The concept of a quadratic function appears in the field of mathematics.
Before entering fully into the meaning of the term quadratic function, it is necessary, first of all, to discover the etymological origin of the two words that give it its shape:
-Function, first of all, derives from Latin, exactly from “functio”, which is the result of the sum of two very different parts: the verbal form “functus”, which means “to fulfill”, and the suffix “-tio”, which is used to indicate “action and effect.”
-Quadratic, secondly, we can explain that it means “relative to the square” and that it also derives from Latin. Exactly it is the result of the sum of three lexical components of said language: the word “quattuor”, which means “four”; the particle “-atos”, which is used to indicate “that has received the action”, and the suffix “-tico”, which means “relative to”.
What is a quadratic function
In the field of mathematics , the link between two sets is called a function through which each element of the first set is assigned a single element of the second set or none at all.
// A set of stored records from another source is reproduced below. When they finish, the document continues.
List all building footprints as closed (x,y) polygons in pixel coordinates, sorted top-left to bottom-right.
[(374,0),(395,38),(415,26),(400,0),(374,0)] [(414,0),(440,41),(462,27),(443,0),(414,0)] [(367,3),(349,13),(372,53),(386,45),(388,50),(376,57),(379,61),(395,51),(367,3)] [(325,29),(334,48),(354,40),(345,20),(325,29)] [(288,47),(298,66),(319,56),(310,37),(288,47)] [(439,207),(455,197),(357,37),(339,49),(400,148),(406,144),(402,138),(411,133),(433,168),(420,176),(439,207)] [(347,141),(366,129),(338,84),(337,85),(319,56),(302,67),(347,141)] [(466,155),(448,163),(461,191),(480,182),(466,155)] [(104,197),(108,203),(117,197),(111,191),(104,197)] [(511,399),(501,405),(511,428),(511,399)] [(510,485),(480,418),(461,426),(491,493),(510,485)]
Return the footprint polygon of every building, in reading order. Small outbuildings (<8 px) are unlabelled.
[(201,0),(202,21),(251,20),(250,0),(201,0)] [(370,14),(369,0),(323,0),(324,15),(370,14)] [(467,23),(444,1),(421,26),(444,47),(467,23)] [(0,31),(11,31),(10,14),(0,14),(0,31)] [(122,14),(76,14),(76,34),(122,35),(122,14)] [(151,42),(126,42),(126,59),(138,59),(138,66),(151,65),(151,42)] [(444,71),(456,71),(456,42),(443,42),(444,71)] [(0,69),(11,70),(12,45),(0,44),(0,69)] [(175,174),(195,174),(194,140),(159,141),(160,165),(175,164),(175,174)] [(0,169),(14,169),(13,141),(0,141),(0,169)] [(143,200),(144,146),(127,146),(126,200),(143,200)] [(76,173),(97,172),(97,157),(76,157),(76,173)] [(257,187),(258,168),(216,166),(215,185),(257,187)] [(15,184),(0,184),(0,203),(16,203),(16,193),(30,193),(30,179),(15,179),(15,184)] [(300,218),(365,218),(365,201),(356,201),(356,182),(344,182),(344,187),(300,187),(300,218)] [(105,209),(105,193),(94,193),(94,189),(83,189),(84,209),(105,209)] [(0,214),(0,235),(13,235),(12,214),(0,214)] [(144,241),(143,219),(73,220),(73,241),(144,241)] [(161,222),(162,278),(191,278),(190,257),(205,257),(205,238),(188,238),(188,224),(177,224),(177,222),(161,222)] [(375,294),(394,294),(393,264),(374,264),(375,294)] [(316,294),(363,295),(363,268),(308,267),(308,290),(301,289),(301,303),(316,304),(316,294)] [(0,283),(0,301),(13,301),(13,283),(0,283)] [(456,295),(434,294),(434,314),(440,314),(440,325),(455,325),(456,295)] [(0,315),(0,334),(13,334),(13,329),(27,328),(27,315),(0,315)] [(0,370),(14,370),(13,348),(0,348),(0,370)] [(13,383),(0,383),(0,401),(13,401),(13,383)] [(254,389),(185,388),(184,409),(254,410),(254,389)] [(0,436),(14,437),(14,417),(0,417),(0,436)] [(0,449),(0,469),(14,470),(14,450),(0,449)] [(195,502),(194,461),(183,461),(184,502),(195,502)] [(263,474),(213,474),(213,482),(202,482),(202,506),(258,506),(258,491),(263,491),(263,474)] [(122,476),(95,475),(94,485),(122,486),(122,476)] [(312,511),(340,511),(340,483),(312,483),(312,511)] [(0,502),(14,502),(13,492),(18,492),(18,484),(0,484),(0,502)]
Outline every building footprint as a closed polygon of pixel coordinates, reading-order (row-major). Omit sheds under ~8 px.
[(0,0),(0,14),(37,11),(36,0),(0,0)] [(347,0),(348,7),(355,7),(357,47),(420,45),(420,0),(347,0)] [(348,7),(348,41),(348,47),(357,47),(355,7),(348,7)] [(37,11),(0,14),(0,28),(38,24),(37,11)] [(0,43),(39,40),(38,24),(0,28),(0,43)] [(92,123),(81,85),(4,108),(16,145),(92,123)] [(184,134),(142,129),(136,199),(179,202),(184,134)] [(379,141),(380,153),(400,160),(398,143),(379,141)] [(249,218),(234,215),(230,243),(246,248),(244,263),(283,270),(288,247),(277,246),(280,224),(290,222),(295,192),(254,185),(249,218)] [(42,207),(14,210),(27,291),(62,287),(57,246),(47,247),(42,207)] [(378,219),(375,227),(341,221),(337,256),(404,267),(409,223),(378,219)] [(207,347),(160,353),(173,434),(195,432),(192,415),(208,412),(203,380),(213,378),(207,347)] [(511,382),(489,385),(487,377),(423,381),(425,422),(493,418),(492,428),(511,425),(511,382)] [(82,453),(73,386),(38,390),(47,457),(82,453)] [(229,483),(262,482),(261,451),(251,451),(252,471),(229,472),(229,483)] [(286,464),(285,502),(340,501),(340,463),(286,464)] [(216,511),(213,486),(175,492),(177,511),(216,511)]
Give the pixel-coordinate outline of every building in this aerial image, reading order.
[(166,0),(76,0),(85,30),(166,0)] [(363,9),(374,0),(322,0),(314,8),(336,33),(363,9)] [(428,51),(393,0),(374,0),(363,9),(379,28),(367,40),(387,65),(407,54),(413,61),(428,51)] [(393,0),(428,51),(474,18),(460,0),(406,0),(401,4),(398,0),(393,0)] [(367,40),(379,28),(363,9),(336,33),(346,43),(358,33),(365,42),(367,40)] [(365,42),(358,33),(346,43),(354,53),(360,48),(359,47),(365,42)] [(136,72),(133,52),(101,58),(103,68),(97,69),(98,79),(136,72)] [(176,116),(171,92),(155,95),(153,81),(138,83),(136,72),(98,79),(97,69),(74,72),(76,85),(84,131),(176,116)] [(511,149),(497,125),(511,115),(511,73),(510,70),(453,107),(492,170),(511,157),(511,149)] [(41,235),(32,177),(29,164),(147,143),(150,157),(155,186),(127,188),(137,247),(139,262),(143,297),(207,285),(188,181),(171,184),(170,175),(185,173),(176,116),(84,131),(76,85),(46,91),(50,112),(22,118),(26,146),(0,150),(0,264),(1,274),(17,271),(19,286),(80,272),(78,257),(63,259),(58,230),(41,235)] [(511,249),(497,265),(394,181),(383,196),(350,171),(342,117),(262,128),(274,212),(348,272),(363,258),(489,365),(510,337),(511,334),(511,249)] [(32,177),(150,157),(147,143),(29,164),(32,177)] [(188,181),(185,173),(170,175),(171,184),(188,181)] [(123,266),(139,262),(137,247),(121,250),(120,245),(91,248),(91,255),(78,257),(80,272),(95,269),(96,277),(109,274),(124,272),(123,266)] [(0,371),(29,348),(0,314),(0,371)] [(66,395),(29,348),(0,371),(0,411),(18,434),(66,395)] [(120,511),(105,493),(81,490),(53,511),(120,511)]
The idea of quadratic , on the other hand, is also used in the field of mathematics, referring to that related to the square (the product of multiplying a quantity by itself).
In this framework, the mathematical function that can be expressed as an equation that has the following form is called a quadratic function : f (x) = ax squared + bx + c .
In this case, a , b and c are the terms of the equation: real numbers , with a always having a value different from 0 . Al term ax squared is the quadratic term, while bx is the linear term and c is the independent term.
When all the terms are present, we speak of a complete quadratic equation . On the other hand, if the linear term or the independent term is missing, it is an incomplete quadratic equation .
Understanding what a quadratic function is can be complicated.
The graphic representation
The graphical representation of a quadratic function is a parabola . The orientation of the parabola, the vertex, the symmetry axis, the point of intersection with the coordinate axis and the point of intersection with the abscissa axis are characteristics that vary according to the values of the quadratic equation in question. .
In addition to everything stated above, we have to point out that this parabola can be of two types: convex parabola or concave parabola. The first is the one that is identified because its arms or branches are oriented downwards and the second is characterized because those arms or branches are oriented upwards.
In this sense, it must be emphasized that the parabola will be concave when a > 0 (positive). On the contrary, it will be convex when in geometry and in kinematics, among other contexts, expressed through different equations.